----- EXTRACTED MATERIAL -----

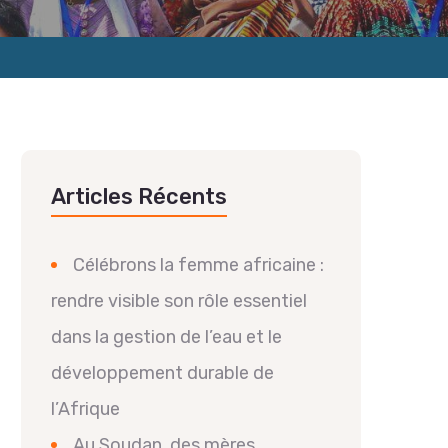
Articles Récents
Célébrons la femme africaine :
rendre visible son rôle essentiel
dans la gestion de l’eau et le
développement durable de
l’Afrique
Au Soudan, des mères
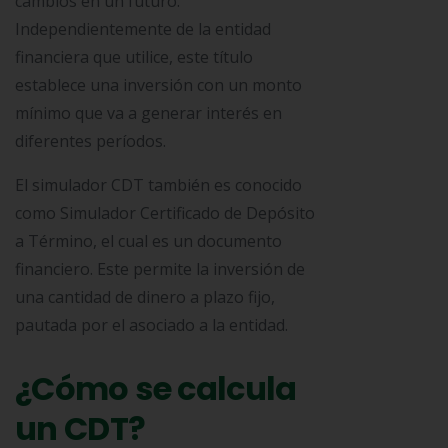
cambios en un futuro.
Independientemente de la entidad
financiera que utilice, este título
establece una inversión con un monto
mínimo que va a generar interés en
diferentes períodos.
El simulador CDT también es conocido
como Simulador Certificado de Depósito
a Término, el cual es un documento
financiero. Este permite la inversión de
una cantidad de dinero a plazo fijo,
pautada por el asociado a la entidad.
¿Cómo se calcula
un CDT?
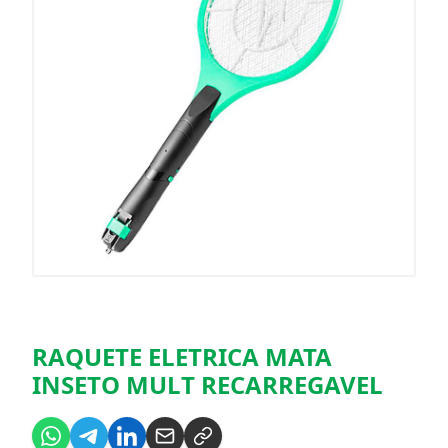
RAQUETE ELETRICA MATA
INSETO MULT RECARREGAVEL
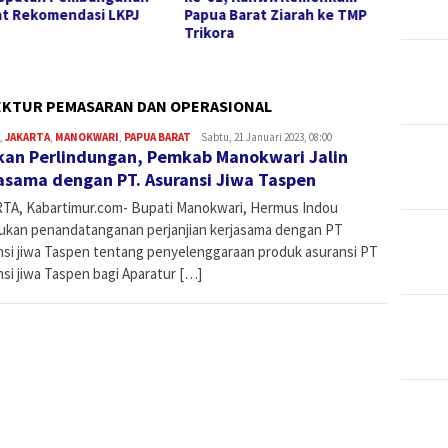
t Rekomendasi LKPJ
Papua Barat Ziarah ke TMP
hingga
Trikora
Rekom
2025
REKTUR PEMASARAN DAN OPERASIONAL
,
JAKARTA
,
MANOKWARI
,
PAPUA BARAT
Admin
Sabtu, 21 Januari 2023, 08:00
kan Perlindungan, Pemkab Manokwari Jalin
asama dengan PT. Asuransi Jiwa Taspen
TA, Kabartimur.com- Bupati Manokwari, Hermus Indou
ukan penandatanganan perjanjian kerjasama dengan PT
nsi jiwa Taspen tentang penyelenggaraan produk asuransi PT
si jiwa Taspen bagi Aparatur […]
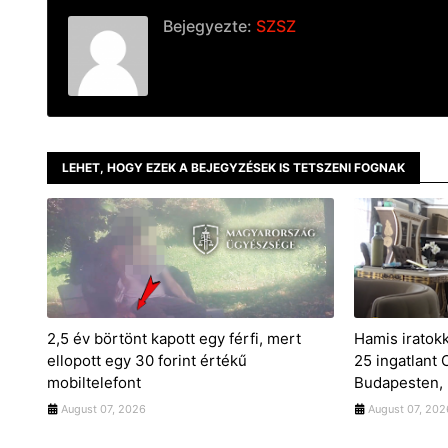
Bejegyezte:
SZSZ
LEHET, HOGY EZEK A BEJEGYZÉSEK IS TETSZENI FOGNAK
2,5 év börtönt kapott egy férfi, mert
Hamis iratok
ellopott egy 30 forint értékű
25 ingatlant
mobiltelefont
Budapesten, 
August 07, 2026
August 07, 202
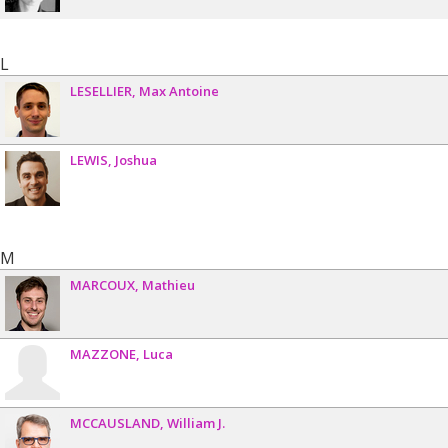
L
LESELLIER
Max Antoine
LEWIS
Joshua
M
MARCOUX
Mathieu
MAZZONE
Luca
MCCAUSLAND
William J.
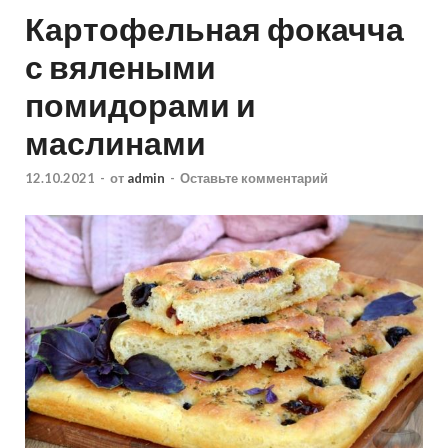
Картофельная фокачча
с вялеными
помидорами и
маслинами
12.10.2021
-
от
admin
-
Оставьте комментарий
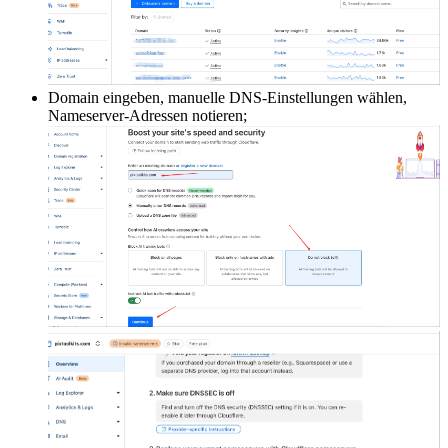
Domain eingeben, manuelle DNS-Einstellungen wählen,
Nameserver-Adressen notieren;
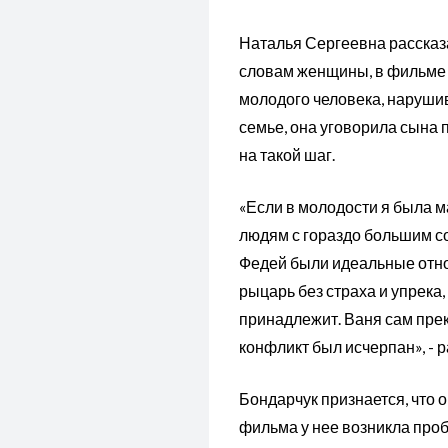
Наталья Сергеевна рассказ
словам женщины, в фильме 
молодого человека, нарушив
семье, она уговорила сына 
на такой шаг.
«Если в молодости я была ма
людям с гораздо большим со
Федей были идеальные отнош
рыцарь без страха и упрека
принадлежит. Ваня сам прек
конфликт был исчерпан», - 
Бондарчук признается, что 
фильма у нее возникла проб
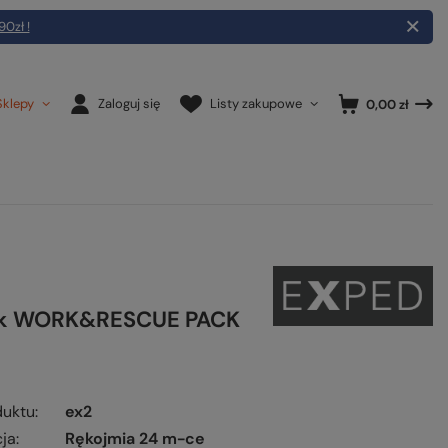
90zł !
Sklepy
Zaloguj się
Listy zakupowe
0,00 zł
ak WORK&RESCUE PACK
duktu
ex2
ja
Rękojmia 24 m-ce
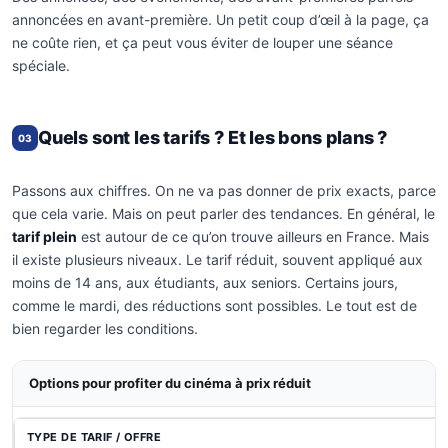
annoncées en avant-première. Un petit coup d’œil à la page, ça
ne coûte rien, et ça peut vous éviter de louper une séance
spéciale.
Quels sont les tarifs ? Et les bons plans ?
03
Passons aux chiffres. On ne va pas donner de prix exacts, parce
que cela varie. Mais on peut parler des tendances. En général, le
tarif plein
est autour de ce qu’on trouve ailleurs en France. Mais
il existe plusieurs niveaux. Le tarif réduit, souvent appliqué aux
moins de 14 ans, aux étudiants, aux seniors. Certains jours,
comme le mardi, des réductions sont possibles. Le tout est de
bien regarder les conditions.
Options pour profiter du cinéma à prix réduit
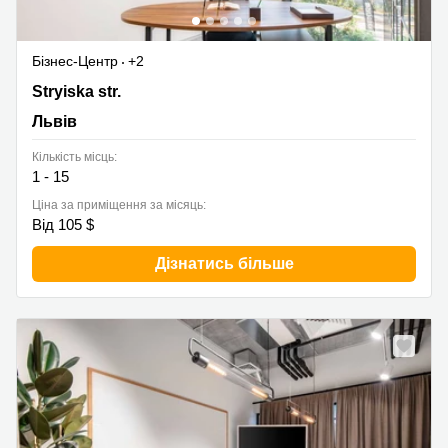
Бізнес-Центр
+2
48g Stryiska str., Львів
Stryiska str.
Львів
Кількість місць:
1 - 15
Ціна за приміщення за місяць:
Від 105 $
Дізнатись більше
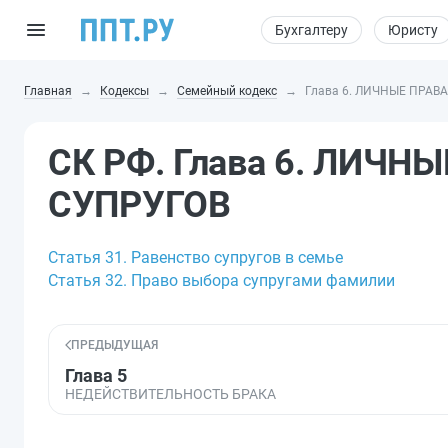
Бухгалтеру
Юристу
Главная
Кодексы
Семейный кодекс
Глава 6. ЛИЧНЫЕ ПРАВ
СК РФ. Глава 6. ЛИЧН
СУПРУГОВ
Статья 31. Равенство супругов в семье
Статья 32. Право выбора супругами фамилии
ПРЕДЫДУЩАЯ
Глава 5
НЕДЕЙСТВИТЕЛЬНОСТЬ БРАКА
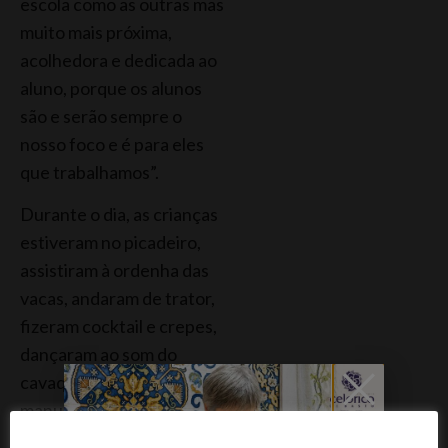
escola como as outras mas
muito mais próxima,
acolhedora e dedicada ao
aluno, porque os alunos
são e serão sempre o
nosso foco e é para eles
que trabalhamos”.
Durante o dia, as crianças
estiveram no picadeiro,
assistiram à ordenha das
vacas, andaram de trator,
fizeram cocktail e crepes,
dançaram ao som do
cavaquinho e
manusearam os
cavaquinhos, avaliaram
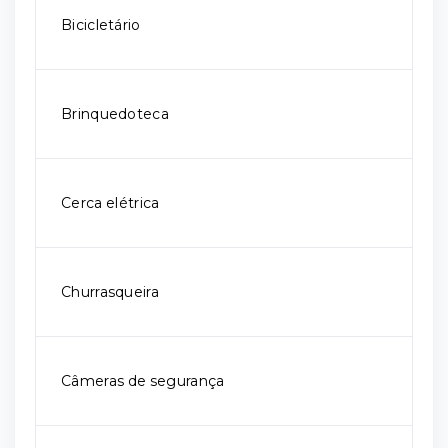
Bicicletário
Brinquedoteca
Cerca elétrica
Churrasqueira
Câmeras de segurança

-----

AIM OF THE TASK
Look above for the line with "si jiwa Taspen bagi Aparatur […]" and copy exactly from it through the line with "são e serão sempre o", both included. Omit the pictures.

RESPONSE
si jiwa Taspen bagi Aparatur […]
Bejegyezte:
SZSZ
LEHET, HOGY EZEK A BEJEGYZÉSEK IS TETSZENI FOGNAK
2,5 év börtönt kapott egy férfi, mert
Hamis iratok
ellopott egy 30 forint értékű
25 ingatlant
mobiltelefont
Budapesten, 
August 07, 2026
August 07, 202
L
LESELLIER
Max Antoine
LEWIS
Joshua
M
MARCOUX
Mathieu
MAZZONE
Luca
MCCAUSLAND
William J.
Картофельная фокачча
с вялеными
помидорами и
маслинами
12.10.2021
-
от
admin
-
Оставьте комментарий
Domain eingeben, manuelle DNS-Einstellungen wählen,
Nameserver-Adressen notieren;
Наталья Сергеевна рассказ
словам женщины, в фильме 
молодого человека, нарушив
семье, она уговорила сына 
на такой шаг.
«Если в молодости я была ма
людям с гораздо большим со
Федей были идеальные отнош
рыцарь без страха и упрека
принадлежит. Ваня сам прек
конфликт был исчерпан», - 
Бондарчук признается, что 
фильма у нее возникла проб
90zł !
Sklepy
Zaloguj się
Listy zakupowe
0,00 zł
ak WORK&RESCUE PACK
duktu
ex2
ja
Rękojmia 24 m-ce
annoncées en avant-première. Un petit coup d’œil à la page, ça
ne coûte rien, et ça peut vous éviter de louper une séance
spéciale.
Quels sont les tarifs ? Et les bons plans ?
03
Passons aux chiffres. On ne va pas donner de prix exacts, parce
que cela varie. Mais on peut parler des tendances. En général, le
tarif plein
est autour de ce qu’on trouve ailleurs en France. Mais
il existe plusieurs niveaux. Le tarif réduit, souvent appliqué aux
moins de 14 ans, aux étudiants, aux seniors. Certains jours,
comme le mardi, des réductions sont possibles. Le tout est de
bien regarder les conditions.
Options pour profiter du cinéma à prix réduit
Бізнес-Центр
+2
48g Stryiska str., Львів
Stryiska str.
Львів
Кількість місць:
1 - 15
Ціна за приміщення за місяць:
Від 105 $
Дізнатись більше
Бухгалтеру
Юристу
Главная
Кодексы
Семейный кодекс
Глава 6. ЛИЧНЫЕ ПРАВ
СК РФ. Глава 6. ЛИЧН
СУПРУГОВ
Статья 31. Равенство супругов в семье
Статья 32. Право выбора супругами фамилии
ПРЕДЫДУЩАЯ
Глава 5
НЕДЕЙСТВИТЕЛЬНОСТЬ БРАКА
escola como as outras mas
muito mais próxima,
acolhedora e dedicada ao
aluno, porque os alunos
são e serão sempre o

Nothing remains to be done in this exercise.